The Manhattan Project: The Birth of the Atomic Bomb in the Words of Its Creat...
List Price: $24.95
Amazon Price: $16.47
Editorial Review:
Born out of a small research program that began in 1939, the Manhattan Project brought together the cream of the scientific community and the military to create and perfect a weapon more powerful than any the world had known. Racing against time as the war raged in Europe and Asia, and against our enemies, whom we feared were pursuing similar ends, the Project would eventually employ more than 125,000 people and cost a total of over $2 billion—and the entire operation was conducted under a shroud of secrecy, at remote sites around the country.

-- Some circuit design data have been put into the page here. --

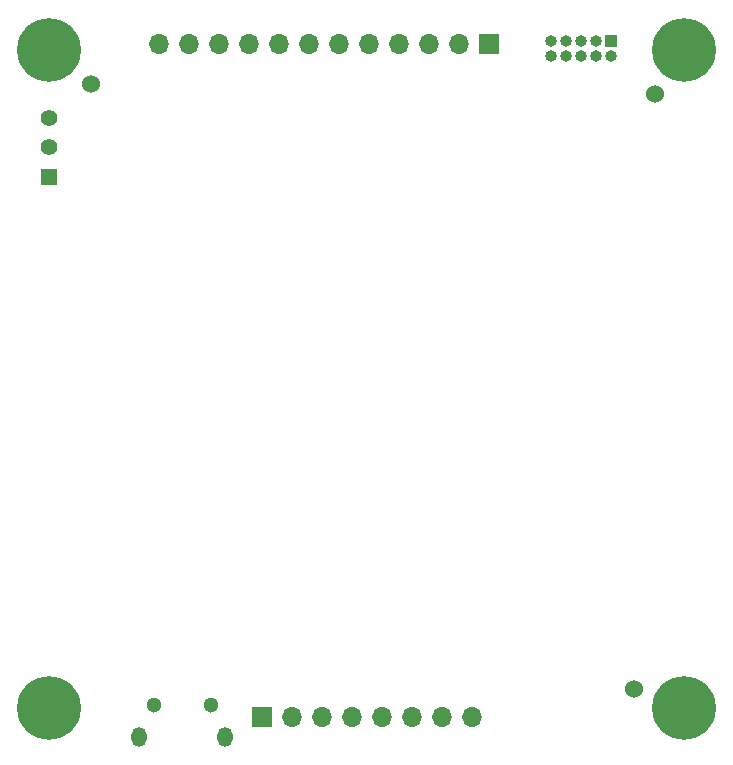
<source format=gbr>
%TF.GenerationSoftware,KiCad,Pcbnew,(5.1.9)-1*%
%TF.CreationDate,2021-05-17T17:29:26-07:00*%
%TF.ProjectId,dev_test_board_v1,6465765f-7465-4737-945f-626f6172645f,rev?*%
%TF.SameCoordinates,Original*%
%TF.FileFunction,Soldermask,Bot*%
%TF.FilePolarity,Negative*%
%FSLAX46Y46*%
G04 Gerber Fmt 4.6, Leading zero omitted, Abs format (unit mm)*
G04 Created by KiCad (PCBNEW (5.1.9)-1) date 2021-05-17 17:29:26*
%MOMM*%
%LPD*%
G01*
G04 APERTURE LIST*
%ADD10C,1.300000*%
%ADD11O,1.300000X1.700000*%
%ADD12C,1.524000*%
%ADD13R,1.400000X1.400000*%
%ADD14C,1.400000*%
%ADD15C,5.400000*%
%ADD16C,0.800000*%
%ADD17R,1.000000X1.000000*%
%ADD18O,1.000000X1.000000*%
%ADD19R,1.700000X1.700000*%
%ADD20O,1.700000X1.700000*%
G04 APERTURE END LIST*
D10*
%TO.C,J1*%
X202575000Y-124500000D03*
X207425000Y-124500000D03*
D11*
X201375000Y-127150000D03*
X208625000Y-127150000D03*
%TD*%
D12*
%TO.C,REF\u002A\u002A*%
X243250000Y-123150000D03*
%TD*%
%TO.C,REF\u002A\u002A*%
X197300000Y-71850000D03*
%TD*%
%TO.C,REF\u002A\u002A*%
X197300000Y-71850000D03*
%TD*%
%TO.C,REF\u002A\u002A*%
X245000000Y-72750000D03*
%TD*%
D13*
%TO.C,SW1*%
X193750000Y-79750000D03*
D14*
X193750000Y-77250000D03*
X193750000Y-74750000D03*
%TD*%
D15*
%TO.C,H1*%
X247500000Y-69000000D03*
D16*
X249525000Y-69000000D03*
X248931891Y-70431891D03*
X247500000Y-71025000D03*
X246068109Y-70431891D03*
X245475000Y-69000000D03*
X246068109Y-67568109D03*
X247500000Y-66975000D03*
X248931891Y-67568109D03*
%TD*%
%TO.C,H2*%
X195181891Y-67568109D03*
X193750000Y-66975000D03*
X192318109Y-67568109D03*
X191725000Y-69000000D03*
X192318109Y-70431891D03*
X193750000Y-71025000D03*
X195181891Y-70431891D03*
X195775000Y-69000000D03*
D15*
X193750000Y-69000000D03*
%TD*%
D16*
%TO.C,H3*%
X195181891Y-123318109D03*
X193750000Y-122725000D03*
X192318109Y-123318109D03*
X191725000Y-124750000D03*
X192318109Y-126181891D03*
X193750000Y-126775000D03*
X195181891Y-126181891D03*
X195775000Y-124750000D03*
D15*
X193750000Y-124750000D03*
%TD*%
%TO.C,H4*%
X247500000Y-124750000D03*
D16*
X249525000Y-124750000D03*
X248931891Y-126181891D03*
X247500000Y-126775000D03*
X246068109Y-126181891D03*
X245475000Y-124750000D03*
X246068109Y-123318109D03*
X247500000Y-122725000D03*
X248931891Y-123318109D03*
%TD*%
D17*
%TO.C,J2*%
X241290000Y-68250000D03*
D18*
X241290000Y-69520000D03*
X240020000Y-68250000D03*
X240020000Y-69520000D03*
X238750000Y-68250000D03*
X238750000Y-69520000D03*
X237480000Y-68250000D03*
X237480000Y-69520000D03*
X236210000Y-68250000D03*
X236210000Y-69520000D03*
%TD*%
D19*
%TO.C,J3*%
X211750000Y-125500000D03*
D20*
X214290000Y-125500000D03*
X216830000Y-125500000D03*
X219370000Y-125500000D03*
X221910000Y-125500000D03*
X224450000Y-125500000D03*
X226990000Y-125500000D03*
X229530000Y-125500000D03*
%TD*%
D19*
%TO.C,J4*%
X231000000Y-68500000D03*
D20*
X228460000Y-68500000D03*
X225920000Y-68500000D03*
X223380000Y-68500000D03*
X220840000Y-68500000D03*
X218300000Y-68500000D03*
X215760000Y-68500000D03*
X213220000Y-68500000D03*
X210680000Y-68500000D03*
X208140000Y-68500000D03*
X205600000Y-68500000D03*
X203060000Y-68500000D03*
%TD*%
M02*

</source>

This groundbreaking book—the first of its kind—collects the writings and thoughts of the original participants in the Manhattan Project, along with pieces by the most important historians and interpreters of the subject. It is a rich and comprehensive compilation of documents, essays, articles, and excerpts from histories, biographies, plays, novels, letters, oral histories, and more, and is the freshest, most multi-faceted exploration yet of the topic. Including material by and about J. Robert Oppenheimer, Leo Szilard, Albert Einstein, Richard Feynman, Leslie Groves, Klaus Fuchs, Henry Stimson, Vannevar Bush, Harry S. Truman, Niels Bohr, and many other key figures, it also collects the writings and testimony of those in the trenches at the Project, their families, and local eyewitnesses. Finally, the book includes thoughts and concerns about the bomb, set down in the aftermath of its deployment, by politicians, writers, artists, and others who saw that the world would never again be the same.
Assembled with authority and care by the president of the Atomic Heritage Foundation—in cooperation with a team of advising historians that included the Pulitzer Prize-winning Richard Rhodes—The Manhattan Project is an invaluable addition to the historical record as well as a gripping narrative of scientific discovery, military strategy, and moral reflection.
The Green Glass Sea
By: Ellen Klages
List Price: $7.99
Amazon Price: $7.99
Editorial Review:
Ellen Klages’s award-winning debut novel is now in paperback!It is 1943, and eleven-year-old Dewey Kerrigan is en route to New Mexico, to live with her mathematician father. Soon she arrives at a town that, officially, doesn’t exist. It is called Los Alamos, and it is abuzz with activity, as scientists and mathematicians from all over America and Europe work on the biggest secret of all—“the gadget.” None of them—not J. Robert Oppenheimer, the director of the Manhattan Project; not the mathematicians and scientists; and least of all, Dewey—know how much “the gadget” is about to change their lives.
Sadako and the Thousand Paper Cranes (PMC) (Puffin Modern Classics)
By: Eleanor Coerr
List Price: $5.99
Amazon Price: $5.99
Editorial Review:
Born in Hiroshima in 1943, Sadako was the star of her school’s running team, until the dizzy spells started and she was forced to face the hardest race of her life—the race against time.